# 🧠 Hypothetical Prompt Embedding RAG (HyPE) - Q2Q Retrieval

Welcome to the **Hypothetical Prompt Embedding RAG** project!  
This notebook demonstrates an advanced Retrieval-Augmented Generation (RAG) workflow using **Hypothetical Prompt Embeddings (HyPE)**, inspired by recent research.

---

## 🚀 What is HyPE?

Traditional RAG systems retrieve document chunks based on query-to-document similarity.  
**HyPE** takes a novel approach:  
- For each document chunk, it generates a set of *hypothetical questions* that the chunk could answer.
- At query time, the user’s question is embedded and matched **directly to these hypothetical questions** (Q2Q matching), rather than to the original document text.

This leads to more precise and contextually relevant retrieval, bridging the gap between user queries and document content.

---

## 🛠️ How It Works

1. **Document Chunking:**  
    Documents are split into manageable chunks.

2. **Hypothetical Question Generation:**  
    For each chunk, an LLM generates essential questions that the chunk could answer.

3. **Embedding:**  
    Both hypothetical questions and user queries are embedded using a powerful embedding model.

4. **Q2Q Retrieval:**  
    At query time, the user’s question is matched against the pool of hypothetical questions using vector similarity (cosine/FAISS).

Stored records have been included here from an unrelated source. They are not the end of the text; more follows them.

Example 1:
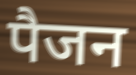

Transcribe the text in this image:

पैजन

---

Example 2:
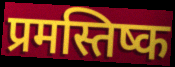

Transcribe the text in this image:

प्रमस्तिष्क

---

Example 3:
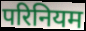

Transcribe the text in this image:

परिनियम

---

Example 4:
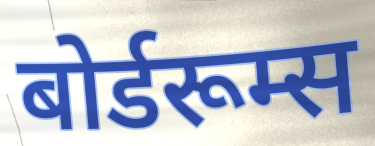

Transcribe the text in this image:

बोर्डरूम्स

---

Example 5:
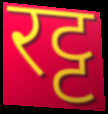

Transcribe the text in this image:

रट्ट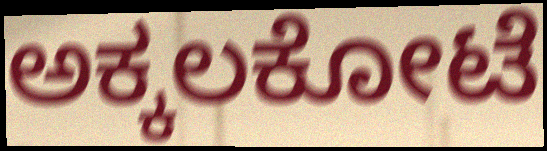
ಅಕ್ಕಲಕೋಟೆ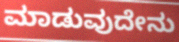
ಮಾಡುವುದೇನು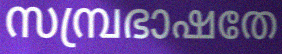
സമ്പ്രഭാഷതേ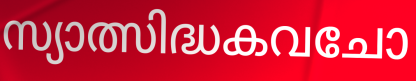
സ്യാത്സിദ്ധകവചോ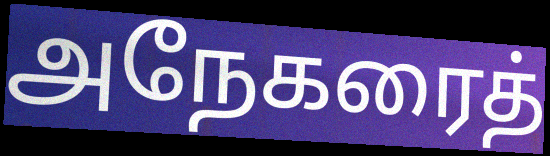
அநேகரைத்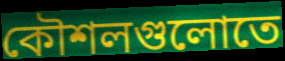
কৌশলগুলোতে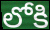
లోకి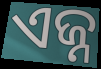
ଏଜ୍ନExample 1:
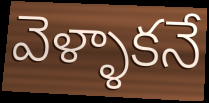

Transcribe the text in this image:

వెళ్ళాకనే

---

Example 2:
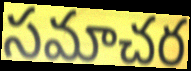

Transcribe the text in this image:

సమాచర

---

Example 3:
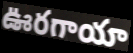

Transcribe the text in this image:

ఊరగాయా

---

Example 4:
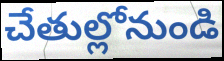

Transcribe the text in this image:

చేతుల్లోనుండి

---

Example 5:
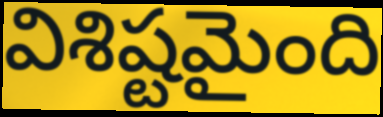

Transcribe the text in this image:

విశిష్టమైంది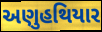
અણુહથિયાર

5. **Answer Generation:**  
    The most relevant chunks are used as context for the LLM to generate a final answer.

---

## 📦 Features

- End-to-end HyPE pipeline implemented from scratch
- Uses Google Gemini and Google Embeddings
- Supports both brute-force and FAISS-based retrieval
- Modular and extensible code

---
## CITATION 
``` 
Vake, Domen and Vičič, Jernej and Tošić, Aleksandar, Bridging the Question-Answer Gap in Retrieval-Augmented Generation: Hypothetical Prompt Embeddings. Available at SSRN: https://ssrn.com/abstract=5139335 or http://dx.doi.org/10.2139/ssrn.5139335
```

---

## 📖 References

- **Bridging the Question-Answer Gap in Retrieval-Augmented Generation: Hypothetical Prompt Embeddings**  
  [Research Paper Link](https://www.researchgate.net/publication/389032824_Bridging_the_Question-Answer_Gap_in_Retrieval-Augmented_Generation_Hypothetical_Prompt_Embeddings)

---

## ✨ Credits

This project is implemented from scratch, inspired by the above paper.  
All code and logic are original and tailored for educational and research purposes.

---

Happy experimenting! 🤖✨

In [None]:
'''
HyPE (Hypothetical Prompt Embeddings) is an advanced RAG enhancement technique that
precomputes hypothetical questions for each document chunk during indexing rather
than generating content at query time.
'''

In [7]:
import os
GOOGLE_API_KEY = ""
os.environ["GOOGLE_API_KEY"] = GOOGLE_API_KEY
from langchain_google_genai import ChatGoogleGenerativeAI
llm = ChatGoogleGenerativeAI(
    model="gemini-2.5-flash",
    temperature=0,
    max_tokens=None,
    timeout=None,
    max_retries=2,
)

In [None]:
from llama_index.core import VectorStoreIndex, Settings, SimpleDirectoryReader
from llama_index.core.node_parser import SentenceSplitter
from llama_index.embeddings.google_genai import GoogleGenAIEmbedding
documents = SimpleDirectoryReader("data").load_data()
splitter = SentenceSplitter(chunk_size=1000,chunk_overlap=200)
nodes = splitter.get_nodes_from_documents(documents)
embed_model = GoogleGenAIEmbedding(
    model_name="text-embedding-004",
    embed_batch_size=100,
    api_key=""
)
Settings.embed_model = embed_model
Settings.llm = llm

In [None]:
def generate_hypothetical_embeddings(nodes, llm, embed_model):
    """
    For each node, generate hypothetical questions and embed them,
    associating each embedding with the original node.

    Returns:
        List of tuples: (question_embedding, original_node)
    """
    prompt = """
    Analyze the input text and generate essential questions that, when answered, capture
    the main points and core meaning of the text. The questions should be exhaustive and
    understandable without context. When possible, named entities should be referenced
    by their full name. Only answer with questions where each question should be written
    in its own line (separated by newline) with no prefix.
    """

    embedding_pairs = []

    for node in nodes:
        #  Generate questions from node text
        full_prompt = prompt + "\n\n" + node.text
        response = llm.invoke(full_prompt)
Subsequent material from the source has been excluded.